Chloe parecia assustada o bastante pelos dois, mas também com raiva. Se a gravidade retorcida não estivesse lá, segurando os dois nas armações, Kevin suspeitava que ela teria atacado o alien.

“Uma vez, fomos seres mais fracos,” Xan Mais Puro disse, gesticulando de forma que uma sessão da parede se transformou em uma tela, mostrando coisas que eram e não eram como os Mais Puros, ao mesmo tempo. Não tinham a pele tão lisa, ou a mesma graça ou aparência de perfeição, e certamente não tinham o senso de implacabilidade fria dos Mais Puros. Pareciam com o tipo de coisa que os Mais Puros podiam ter sido há muito, muito tempo.

“Nós lutamos e guerreamos uns com os outros. Transformamos nosso planeta natal em um lugar praticamente inabitável com as armas que usamos.”

A imagem na tela mudou, exibindo um mundo que começou verde e bonito, apenas para toda vida vegetal murchar e morrer, explosões cascateando pela superfície, fogo e vento se espalhando em ondas do que pareciam ser os corações das cidades.

“Tivemos que nos adaptar.”

“Atacando os mundos de outras pessoas,” Kevin disse. “Nos enganando pra te deixarmos entrar e tomar a mente das pessoas.”

“Vocês são malignos,” Chloe acrescentou. “São todos monstros.”
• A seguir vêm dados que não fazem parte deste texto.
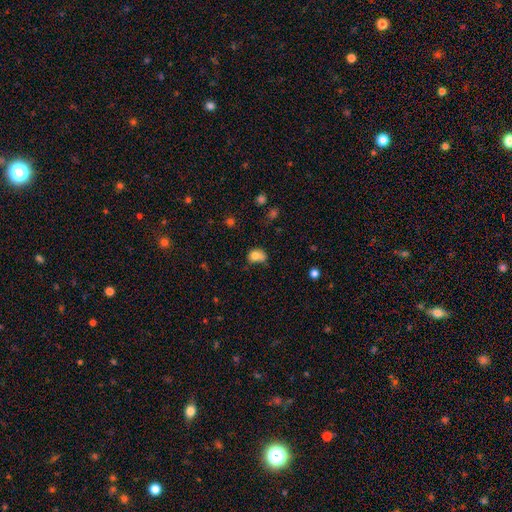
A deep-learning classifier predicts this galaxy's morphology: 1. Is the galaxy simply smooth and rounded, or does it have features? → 79% smooth, 11% star or artifact, 10% featured or disk.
Xan Mais Puro olhou para eles sem um pingo de emoção. Kevin duvidava que a criatura era capaz de sentir, e de certa forma isso era mais assustador do que se Chloe estivesse certa. Essas criaturas não eram maliciosas, nem cheias de ódio, ou determinadas a destruir tudo que temiam. Agiam de forma tão fria e calma quanto uma geleira passando por uma cidade, sem se importar com as vidas lá dentro.

“Seus mundos não são importantes,” Xan Mais Puro disse. “Vocês não são da Colmeia. Não são dos Mais Puros.”

“Você acha mesmo que são as únicas coisas que importam no universo?” Chloe exigiu.

“Somos os Mais Puros,” Xan retrucou, como se isso explicasse tudo. “Criamos a Colmeia para resolver as guerras do nosso mundo. Ao nos unirmos, aprendemos a nos colocar acima da fraqueza de emoções. Aprendemos dos mundos mais próximos como transformar os inferiores em tudo que precisamos que sejam. Construímos as naves da Colmeia para nos transportar e juntar materiais com os quais regenerar nosso mundo para os Mais Puros.”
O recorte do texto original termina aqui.